Render every line of text in the data below as a numbered list, skipping blank lines and leaving the pictures out.

[Data excerpts]

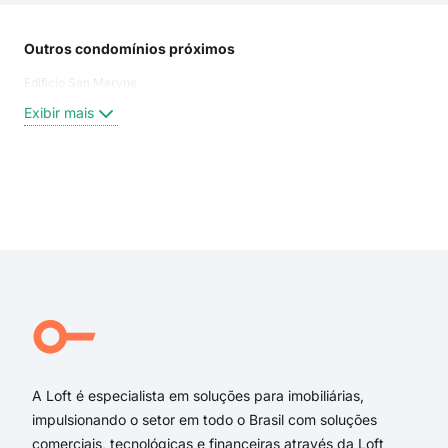
Outros condomínios próximos
Rua
Edificio San Maryne
Rua
Com
Exibir mais
Rua
Rua
Tra
Rua
Exi
Rua
Rua
rua 
ave
Tra
Rua 
A Loft é especialista em soluções para imobiliárias,
impulsionando o setor em todo o Brasil com soluções
comerciais, tecnológicas e financeiras através da Loft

[/Data excerpts]

### Reply to the exercise
1. Outros condomínios próximos
2. Rua
3. Edificio San Maryne
4. Rua
5. Com
6. Exibir mais
7. Rua
8. Rua
9. Tra
10. Rua
11. Exi
12. Rua
13. Rua
14. rua 
15. ave
16. Tra
17. Rua 
18. A Loft é especialista em soluções para imobiliárias,
19. impulsionando o setor em todo o Brasil com soluções
20. comerciais, tecnológicas e financeiras através da Loft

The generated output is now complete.